What you have to do:
What is needed is an exact reproduction of the lines in the records below, starting at the line with "neck: (234, 209)" and ending at the line with "left front paw: (159, 561)", both included, and nothing else; pictures stay out.

Record excerpts:
────────────────────────────────────────

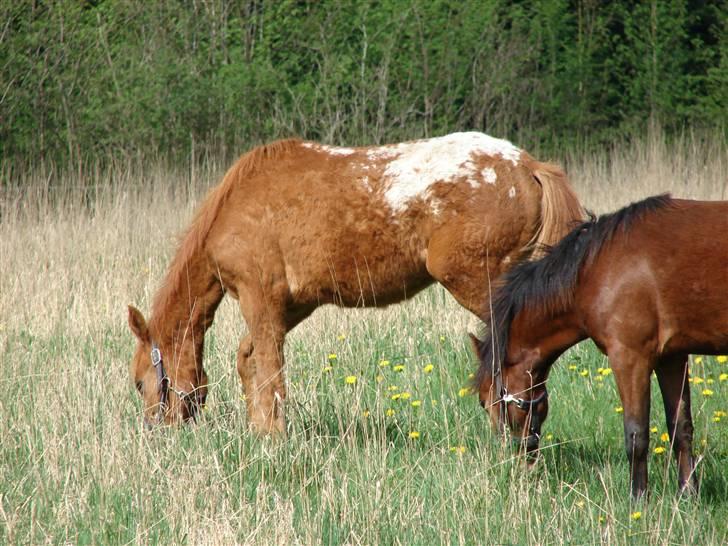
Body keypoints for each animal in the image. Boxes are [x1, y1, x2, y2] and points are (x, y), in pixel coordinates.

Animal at [128, 130, 584, 432]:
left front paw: (274, 440)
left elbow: (272, 375)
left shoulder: (261, 301)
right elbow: (250, 361)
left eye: (139, 383)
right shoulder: (293, 305)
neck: (234, 209)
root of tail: (528, 166)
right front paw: (259, 431)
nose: (156, 432)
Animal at [472, 193, 728, 496]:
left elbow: (636, 433)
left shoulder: (629, 357)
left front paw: (638, 497)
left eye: (485, 401)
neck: (592, 270)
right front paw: (688, 494)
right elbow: (681, 427)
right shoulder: (672, 357)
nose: (519, 461)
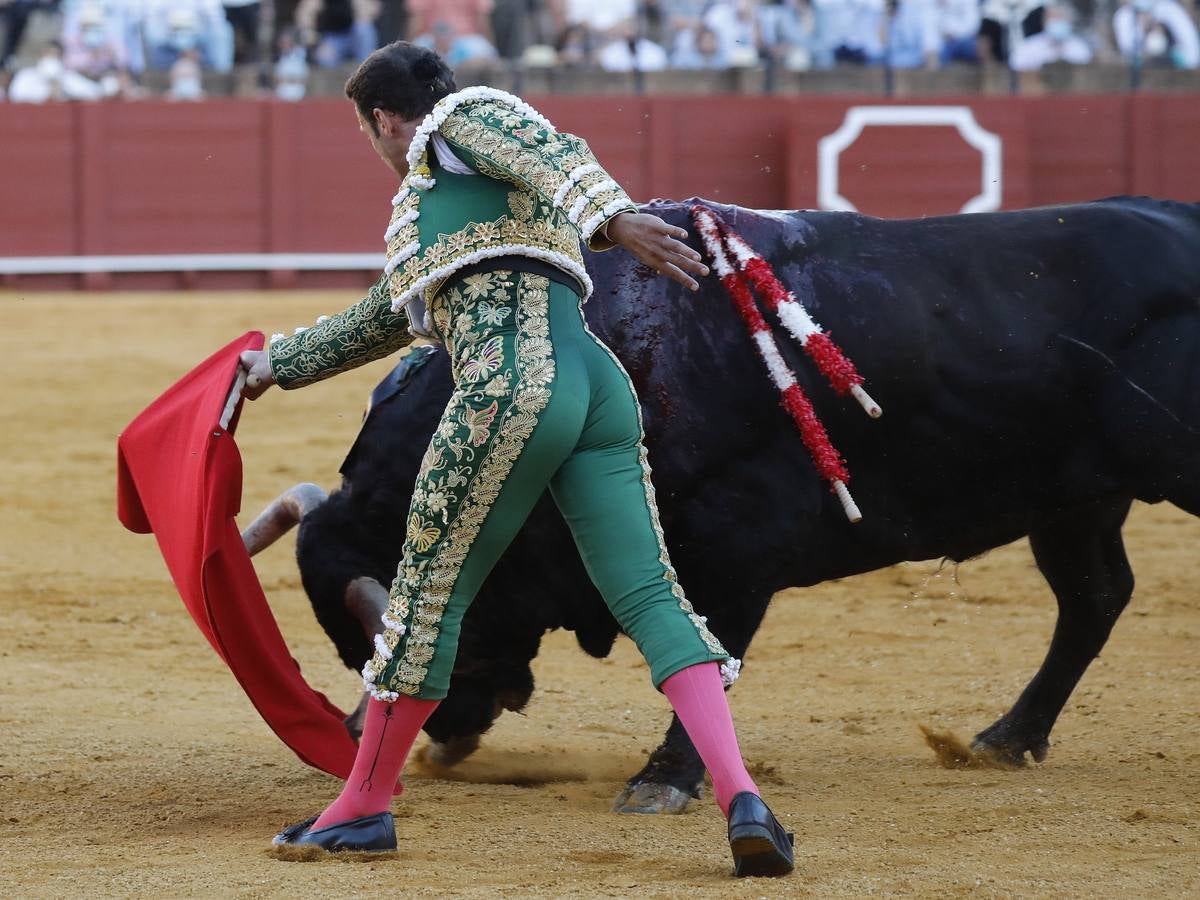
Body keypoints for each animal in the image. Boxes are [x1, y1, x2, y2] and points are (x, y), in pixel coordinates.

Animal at [246, 199, 1200, 816]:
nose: (436, 733)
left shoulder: (735, 552)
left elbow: (703, 649)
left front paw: (665, 778)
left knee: (1093, 598)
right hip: (1077, 501)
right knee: (1094, 598)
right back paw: (1006, 737)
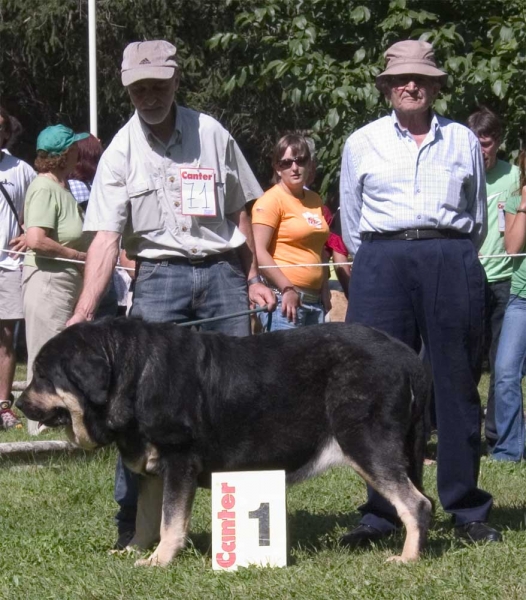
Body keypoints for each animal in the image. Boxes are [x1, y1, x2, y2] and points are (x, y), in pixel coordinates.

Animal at [18, 318, 436, 568]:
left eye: (42, 376)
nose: (18, 403)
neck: (132, 373)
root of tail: (407, 357)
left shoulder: (179, 461)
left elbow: (170, 521)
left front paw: (159, 561)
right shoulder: (152, 472)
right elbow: (146, 519)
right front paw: (132, 550)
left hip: (366, 443)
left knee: (416, 503)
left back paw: (407, 559)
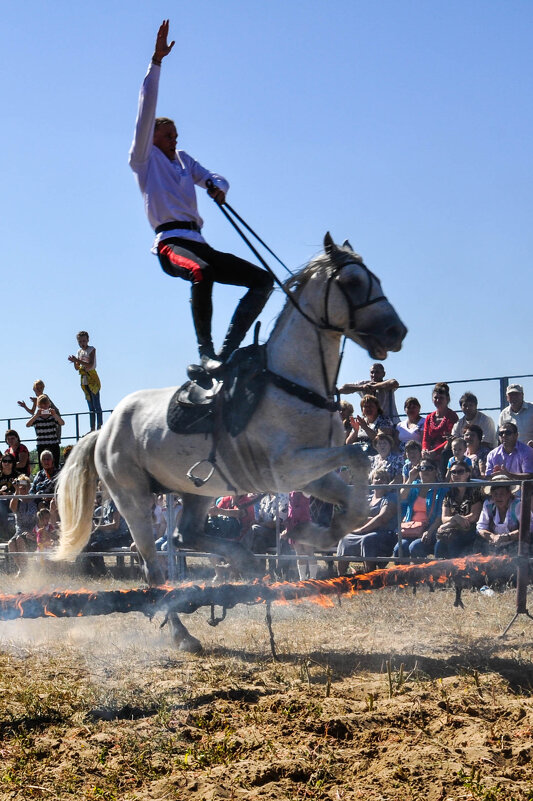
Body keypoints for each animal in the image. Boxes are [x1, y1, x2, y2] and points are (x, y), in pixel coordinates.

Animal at [55, 233, 404, 648]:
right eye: (351, 282)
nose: (396, 332)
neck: (291, 382)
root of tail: (103, 429)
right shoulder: (288, 468)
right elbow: (357, 458)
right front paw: (311, 534)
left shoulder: (313, 473)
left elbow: (356, 495)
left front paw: (311, 534)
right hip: (133, 500)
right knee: (154, 568)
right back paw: (182, 633)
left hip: (195, 491)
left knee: (185, 533)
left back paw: (242, 559)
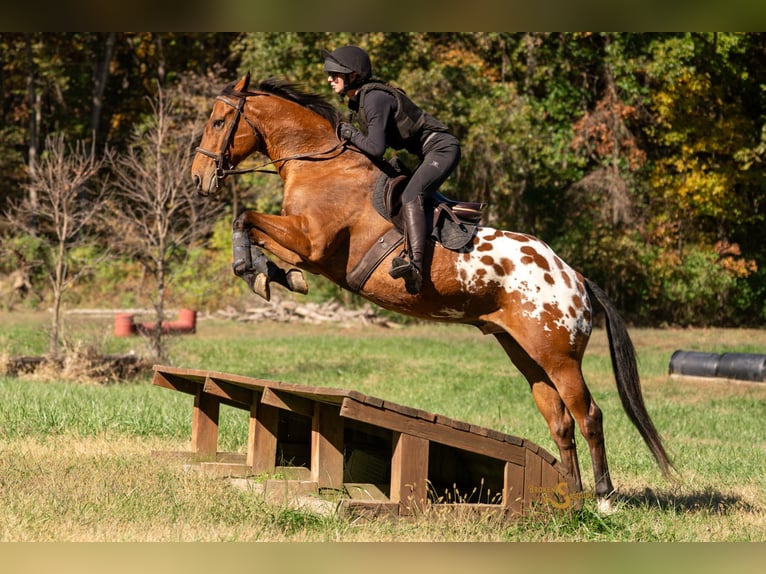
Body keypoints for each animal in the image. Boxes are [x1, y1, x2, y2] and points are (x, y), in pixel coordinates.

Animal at [191, 73, 673, 512]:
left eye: (218, 121)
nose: (198, 178)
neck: (321, 165)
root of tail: (574, 276)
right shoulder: (306, 248)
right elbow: (250, 227)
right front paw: (270, 274)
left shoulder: (312, 243)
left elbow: (245, 219)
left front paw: (255, 271)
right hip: (526, 353)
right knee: (559, 420)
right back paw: (568, 497)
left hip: (559, 357)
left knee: (588, 415)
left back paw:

────────────────────────────────────────

Written reply:
neck: (234, 209)
root of tail: (528, 166)
right front paw: (259, 431)
nose: (156, 432)
Animal at [472, 193, 728, 496]:
left elbow: (636, 433)
left shoulder: (629, 357)
left front paw: (638, 497)
left eye: (485, 401)
neck: (592, 270)
right front paw: (688, 494)
right elbow: (681, 427)
right shoulder: (672, 357)
nose: (519, 461)
Body keypoints for each animal in the image. Boxes are [x1, y1, x2, y2] and points are (x, y), in pixel coordinates.

Animal at [246, 199, 1200, 816]:
nose: (436, 733)
left shoulder: (735, 552)
left elbow: (703, 649)
left front paw: (665, 778)
left knee: (1093, 598)
right hip: (1077, 501)
right knee: (1094, 598)
right back paw: (1006, 737)
Body keypoints for each animal in the image. Boxes are [x1, y1, x2, y2] and points are (x, y), in pixel coordinates.

Animal at [18, 318, 436, 568]:
left eye: (42, 376)
nose: (18, 403)
neck: (132, 373)
root of tail: (407, 357)
left shoulder: (179, 461)
left elbow: (170, 521)
left front paw: (159, 561)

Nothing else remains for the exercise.